La Curée

La Curée (paragraphe n°739)

Chapitre IV

Le lendemain, au bal du ministère, la belle madame Saccard fut merveilleuse. Worms avait accepté l'acompte de cinquante mille francs ; elle sortait de cet embarras d'argent, avec des rires de convalescente. Quand elle traversa les salons, dans sa grande robe de faille rose à longue traîne Louis XIV, encadrée de hautes dentelles blanches, il y eut un murmure, les hommes se bousculèrent pour la voir. Et les intimes s'inclinaient, avec un discret sourire d'intelligence, rendant hommage à ces belles épaules, si connues du Tout-Paris officiel, et qui étaient les fermes colonnes de l'Empire. Elle s'était décolletée avec un tel mépris des regards, elle marchait si calme et si tendre dans sa nudité, que cela n'était presque plus indécent. Eugène Rougon, le grand homme politique, qui sentait cette gorge nue plus éloquente encore que sa parole à la Chambre, plus douce et plus persuasive pour faire goûter les charmes du règne et convaincre les sceptiques, alla complimenter sa belle-sœur sur son heureux coup d'audace d'avoir échancré son corsage de deux doigts de plus.

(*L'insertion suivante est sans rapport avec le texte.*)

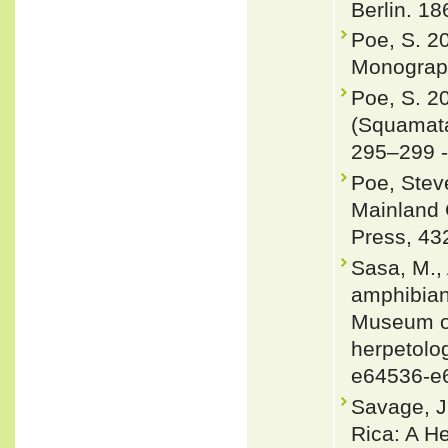
Berlin. 18
Poe, S. 2
Monograph
Poe, S. 2
(Squamata
295–299 
Poe, Steve
Mainland 
Press, 43
Sasa, M., 
amphibians
Museum of
herpetolog
e64536-e
Savage, J
Rica: A H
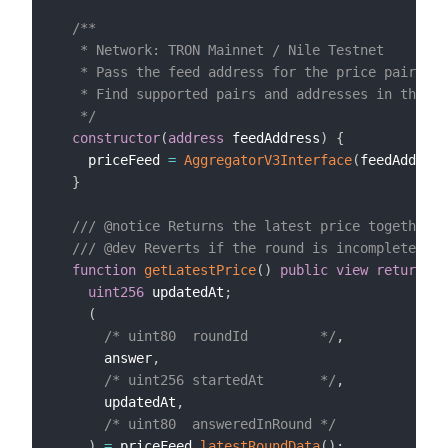
/**

   * Network: TRON Mainnet / Nile Testnet

   * Pass the feed address for the price pair you
   * Find supported pairs and addresses in the Pr
   */
constructor
(
address
 feedAddress
)
{
    priceFeed 
=
AggregatorV3Interface
(
feedAddress
}
/// @notice Returns the latest price together w
/// @dev Reverts if the round is incomplete or 
function
getLatestPrice
(
)
public
view
returns
(
uint256
 updatedAt
;
(
/* uint80  roundId         */
,
      answer
,
/* uint256 startedAt       */
,
      updatedAt
,
/* uint80  answeredInRound */
)
=
 priceFeed
.
latestRoundData
(
)
;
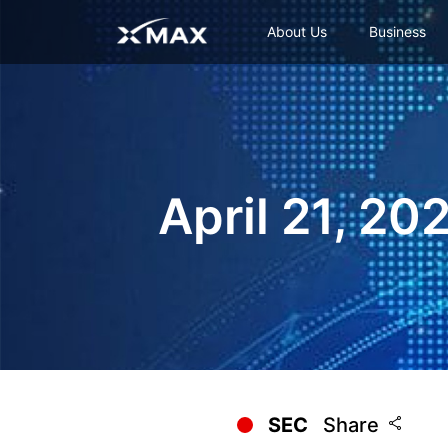
About Us
Business
April 21, 20
SEC
Share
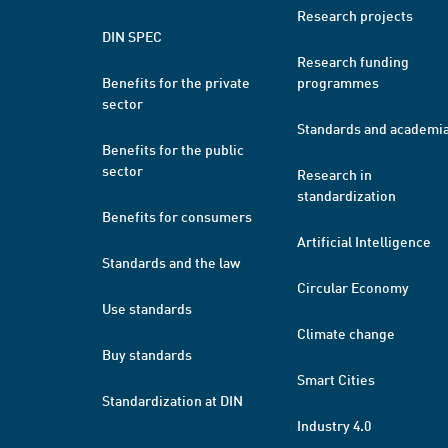
Research projects
DIN SPEC
Research funding
Benefits for the private
programmes
sector
Standards and academi
Benefits for the public
sector
Research in
standardization
Benefits for consumers
Artificial Intelligence
Standards and the law
Circular Economy
Use standards
Climate change
Buy standards
Smart Cities
Standardization at DIN
Industry 4.0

Presque tout le Corps législatif était là, et à la façon dont les députés regardaient la jeune femme, le ministre se promettait un beau succès, le lendemain, dans la question délicate desemprunts de la Ville de Paris. On ne pouvait voter contre un pouvoir qui faisait pousser, dans le terreau des millions, une fleur comme cette Renée, une si étrange fleur de volupté, à la chair de soie, aux nudités de statue, vivante jouissance qui laissait derrière elle une odeur de plaisir tiède. Mais ce qui fit chuchoter le bal entier, ce fut la rivière et l'aigrette. Les hommes reconnaissaient les bijoux. Les femmes se les désignaient du regard, furtivement. On ne parla que de ça toute la soirée. Et les salons allongeaient leur enfilade, dans la lumière blanche des lustres, emplis d'une cohue resplendissante, comme un fouillis d'astres tombés dans un coin trop étroit.